From winning the 2Northdown New Act Of the Year competition in 2020, to then moving on to support Simon Amstell, Reich’s comedy was then impacted by the pandemic. Like many, he took to TikTok and Instagram to scratch that performative itch.
In 2022, his show Literally Who Cares?! was an instant hit – selling out its run at the Edinburgh Fringe as well as its run at Soho Theatre in London. The show explores big questions such as ‘Am I hot?’ and ‘What is going on?’. Definitely questions we can get behind.
Featuring material about his sexuality, we asked Reich if this was something that was ever an obstacle in the beginning of his career. “Honestly? Not really. The biggest obstacle has, I guess, been the fact that some crowds don’t like me – especially outside of cities, or at the more retro comedy clubs. But you learn to see that as a positive. Performing an anecdote about gay sex to a group of silent pensioners in Yeovil is actually really character building.”
“I was extremely lucky to start doing comedy in London, where there are alt gigs, queer nights and cabaret shows – where you can perform comedy about Call Me By Your Name to a hundred gender non-conforming students with futuristic hairstyles. It gave me a base to go back to, so even if I bombed fifteen times in a row at straight nights I knew I wasn’t totally unfunny. If I‘d had to brave the club circuit like a real comedian then I imagine everything would’ve gone very differently.”
Having just announced his New York residency at the Greenwich House Theatre starting in February, and performances at the Melbourne International Comedy Festival in April, success is something that doesn’t come as a surprise.
“It felt 100% justified and correct to be number one on a perfect and objective list,” he shared after pondering what it felt like to be named No.1 Comedy Show of 2022 by The Guardian. “I aim to defend the spot every year until my death.”
Cracking America can be a tricky task for many, but Reich isn’t worried about how he’ll be received amongst the queer community of New York City. His show, which will run from 15 February to 11 March, is (according to Leo himself) “still funny”.

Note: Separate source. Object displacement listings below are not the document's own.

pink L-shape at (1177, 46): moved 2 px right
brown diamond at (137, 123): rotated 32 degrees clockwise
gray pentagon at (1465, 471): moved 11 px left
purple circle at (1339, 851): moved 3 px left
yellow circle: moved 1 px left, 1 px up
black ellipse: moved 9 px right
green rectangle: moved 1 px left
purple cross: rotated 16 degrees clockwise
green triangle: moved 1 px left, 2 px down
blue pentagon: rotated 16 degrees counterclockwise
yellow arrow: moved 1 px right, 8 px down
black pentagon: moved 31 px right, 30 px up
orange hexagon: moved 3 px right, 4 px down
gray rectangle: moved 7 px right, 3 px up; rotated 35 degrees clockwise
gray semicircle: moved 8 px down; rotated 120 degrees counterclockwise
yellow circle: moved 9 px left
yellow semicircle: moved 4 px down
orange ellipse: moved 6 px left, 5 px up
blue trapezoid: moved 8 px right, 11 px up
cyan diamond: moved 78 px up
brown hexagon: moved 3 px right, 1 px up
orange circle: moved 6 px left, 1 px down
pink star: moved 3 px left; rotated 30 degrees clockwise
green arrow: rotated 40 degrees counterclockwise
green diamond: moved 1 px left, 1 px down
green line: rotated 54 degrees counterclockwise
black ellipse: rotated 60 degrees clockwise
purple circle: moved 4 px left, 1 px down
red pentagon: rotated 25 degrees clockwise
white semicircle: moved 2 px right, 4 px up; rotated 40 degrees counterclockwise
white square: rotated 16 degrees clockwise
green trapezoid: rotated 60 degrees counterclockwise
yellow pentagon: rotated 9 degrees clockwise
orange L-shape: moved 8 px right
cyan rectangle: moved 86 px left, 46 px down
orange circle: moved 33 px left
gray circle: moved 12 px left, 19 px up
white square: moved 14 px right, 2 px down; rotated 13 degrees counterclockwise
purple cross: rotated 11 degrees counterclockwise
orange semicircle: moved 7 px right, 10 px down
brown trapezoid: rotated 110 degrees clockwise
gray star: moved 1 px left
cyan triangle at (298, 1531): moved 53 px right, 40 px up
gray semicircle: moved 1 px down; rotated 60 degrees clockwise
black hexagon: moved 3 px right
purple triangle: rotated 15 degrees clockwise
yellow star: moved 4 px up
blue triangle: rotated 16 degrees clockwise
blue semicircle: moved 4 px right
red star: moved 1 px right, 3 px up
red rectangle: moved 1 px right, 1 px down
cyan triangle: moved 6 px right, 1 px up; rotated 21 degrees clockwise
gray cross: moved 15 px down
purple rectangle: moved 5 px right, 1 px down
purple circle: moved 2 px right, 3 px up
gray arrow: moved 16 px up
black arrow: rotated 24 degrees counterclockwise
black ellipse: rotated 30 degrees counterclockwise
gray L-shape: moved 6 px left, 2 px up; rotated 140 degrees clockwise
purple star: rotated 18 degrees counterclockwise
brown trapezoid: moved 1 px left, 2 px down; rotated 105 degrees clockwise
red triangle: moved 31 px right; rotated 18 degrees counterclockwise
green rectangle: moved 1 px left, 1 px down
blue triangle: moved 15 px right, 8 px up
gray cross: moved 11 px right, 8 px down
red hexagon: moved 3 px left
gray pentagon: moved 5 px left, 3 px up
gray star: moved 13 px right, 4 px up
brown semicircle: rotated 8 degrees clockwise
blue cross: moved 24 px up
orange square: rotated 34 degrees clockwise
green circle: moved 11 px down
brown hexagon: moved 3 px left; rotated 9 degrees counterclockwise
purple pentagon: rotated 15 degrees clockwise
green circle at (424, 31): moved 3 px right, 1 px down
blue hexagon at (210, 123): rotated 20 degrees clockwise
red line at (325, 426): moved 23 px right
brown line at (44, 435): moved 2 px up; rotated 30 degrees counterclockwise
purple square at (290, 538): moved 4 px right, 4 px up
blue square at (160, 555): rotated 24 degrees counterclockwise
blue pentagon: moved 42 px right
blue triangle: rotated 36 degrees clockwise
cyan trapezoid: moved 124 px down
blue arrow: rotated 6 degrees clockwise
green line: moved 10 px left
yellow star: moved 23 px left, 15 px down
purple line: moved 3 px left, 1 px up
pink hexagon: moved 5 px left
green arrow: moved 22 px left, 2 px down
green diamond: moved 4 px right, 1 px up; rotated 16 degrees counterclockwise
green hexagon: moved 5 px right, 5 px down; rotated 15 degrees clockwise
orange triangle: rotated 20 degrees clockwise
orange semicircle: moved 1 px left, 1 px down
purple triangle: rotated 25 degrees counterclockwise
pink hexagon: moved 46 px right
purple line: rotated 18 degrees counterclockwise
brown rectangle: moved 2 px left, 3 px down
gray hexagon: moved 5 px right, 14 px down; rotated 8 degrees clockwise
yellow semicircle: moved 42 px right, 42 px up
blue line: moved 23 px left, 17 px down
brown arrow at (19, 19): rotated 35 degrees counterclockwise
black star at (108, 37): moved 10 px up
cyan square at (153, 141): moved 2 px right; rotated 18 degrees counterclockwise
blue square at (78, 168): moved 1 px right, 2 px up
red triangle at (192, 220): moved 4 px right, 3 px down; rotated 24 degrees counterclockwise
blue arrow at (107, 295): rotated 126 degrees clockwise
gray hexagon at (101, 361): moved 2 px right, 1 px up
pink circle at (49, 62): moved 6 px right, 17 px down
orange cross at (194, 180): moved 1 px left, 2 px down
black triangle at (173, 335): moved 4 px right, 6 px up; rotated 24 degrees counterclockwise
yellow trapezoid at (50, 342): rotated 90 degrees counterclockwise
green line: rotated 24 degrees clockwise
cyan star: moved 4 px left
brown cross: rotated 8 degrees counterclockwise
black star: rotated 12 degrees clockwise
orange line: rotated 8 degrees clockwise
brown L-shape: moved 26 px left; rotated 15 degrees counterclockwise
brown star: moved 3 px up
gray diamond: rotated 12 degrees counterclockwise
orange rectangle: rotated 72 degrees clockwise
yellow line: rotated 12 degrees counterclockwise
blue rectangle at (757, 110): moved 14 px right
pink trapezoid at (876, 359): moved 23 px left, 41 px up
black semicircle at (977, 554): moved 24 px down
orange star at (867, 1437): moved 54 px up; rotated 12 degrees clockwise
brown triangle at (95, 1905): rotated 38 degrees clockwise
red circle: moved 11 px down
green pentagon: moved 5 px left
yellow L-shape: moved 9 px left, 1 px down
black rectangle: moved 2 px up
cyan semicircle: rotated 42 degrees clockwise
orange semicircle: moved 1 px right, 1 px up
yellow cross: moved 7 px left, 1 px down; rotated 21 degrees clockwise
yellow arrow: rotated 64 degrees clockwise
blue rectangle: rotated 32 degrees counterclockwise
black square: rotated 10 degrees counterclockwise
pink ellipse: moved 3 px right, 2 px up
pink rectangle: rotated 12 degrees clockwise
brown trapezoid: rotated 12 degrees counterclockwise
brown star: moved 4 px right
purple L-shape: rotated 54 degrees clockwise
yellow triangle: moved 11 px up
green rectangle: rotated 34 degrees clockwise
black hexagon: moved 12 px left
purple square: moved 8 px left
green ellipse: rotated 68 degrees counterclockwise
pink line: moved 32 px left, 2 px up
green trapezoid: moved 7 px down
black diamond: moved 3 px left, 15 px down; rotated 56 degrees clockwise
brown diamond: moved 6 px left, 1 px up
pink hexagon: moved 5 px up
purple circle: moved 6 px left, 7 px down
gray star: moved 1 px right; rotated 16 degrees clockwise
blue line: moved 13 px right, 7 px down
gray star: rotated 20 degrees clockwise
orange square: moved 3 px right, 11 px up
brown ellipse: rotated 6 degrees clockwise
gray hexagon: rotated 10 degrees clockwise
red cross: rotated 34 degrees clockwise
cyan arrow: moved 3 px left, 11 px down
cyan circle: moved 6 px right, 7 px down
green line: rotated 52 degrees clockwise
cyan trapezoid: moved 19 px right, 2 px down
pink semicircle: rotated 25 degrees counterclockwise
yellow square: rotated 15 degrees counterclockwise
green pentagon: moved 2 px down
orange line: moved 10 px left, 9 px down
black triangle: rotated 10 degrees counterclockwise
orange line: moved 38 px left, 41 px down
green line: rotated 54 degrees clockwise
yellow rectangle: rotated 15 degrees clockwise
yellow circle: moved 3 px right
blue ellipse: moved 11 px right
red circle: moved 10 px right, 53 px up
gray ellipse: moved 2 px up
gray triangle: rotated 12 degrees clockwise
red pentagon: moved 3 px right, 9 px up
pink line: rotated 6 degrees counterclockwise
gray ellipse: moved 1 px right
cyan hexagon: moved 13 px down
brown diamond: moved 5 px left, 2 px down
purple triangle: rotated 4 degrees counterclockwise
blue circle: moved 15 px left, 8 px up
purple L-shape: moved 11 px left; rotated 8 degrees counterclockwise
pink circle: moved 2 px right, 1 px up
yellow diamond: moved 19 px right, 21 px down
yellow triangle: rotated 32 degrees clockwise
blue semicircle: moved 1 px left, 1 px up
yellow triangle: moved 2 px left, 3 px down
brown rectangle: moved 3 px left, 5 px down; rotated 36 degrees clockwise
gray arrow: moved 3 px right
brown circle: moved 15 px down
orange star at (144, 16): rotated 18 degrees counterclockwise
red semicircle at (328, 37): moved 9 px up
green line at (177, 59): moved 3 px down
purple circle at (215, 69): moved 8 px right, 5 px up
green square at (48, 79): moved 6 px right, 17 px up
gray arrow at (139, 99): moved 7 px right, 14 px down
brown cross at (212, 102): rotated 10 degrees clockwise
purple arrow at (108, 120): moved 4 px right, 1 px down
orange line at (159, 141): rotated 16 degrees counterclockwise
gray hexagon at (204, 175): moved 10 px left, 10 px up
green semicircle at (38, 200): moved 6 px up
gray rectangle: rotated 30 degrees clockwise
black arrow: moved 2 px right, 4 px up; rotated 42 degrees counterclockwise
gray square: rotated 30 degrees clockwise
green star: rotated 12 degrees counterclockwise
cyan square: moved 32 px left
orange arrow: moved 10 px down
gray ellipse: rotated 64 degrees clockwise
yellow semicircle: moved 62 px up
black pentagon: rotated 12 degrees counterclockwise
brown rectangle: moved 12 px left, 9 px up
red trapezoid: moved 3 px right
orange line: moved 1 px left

“I’m really looking forward to joining NYC’s famously non-competitive comedy circuit – and, even more so, its notoriously welcoming gay scene!”
Despite spiked conversation surrounding the Dave Chappelles and Ricky Gervais’s of the world – who arguably use LGBTQ+ in their material to poke fun at rather than include LGBTQ+ in on the joke – LGBTQ+ comedians are storming the circuits. With clever narratives about internalised homophobia, hook-up culture and White Gays (looking at you Simon David), comedians of the LGBTQ+ persuasion often hit the nail on the head far better than our straight counterparts – effortlessly critiquing the very community they adore being a part of.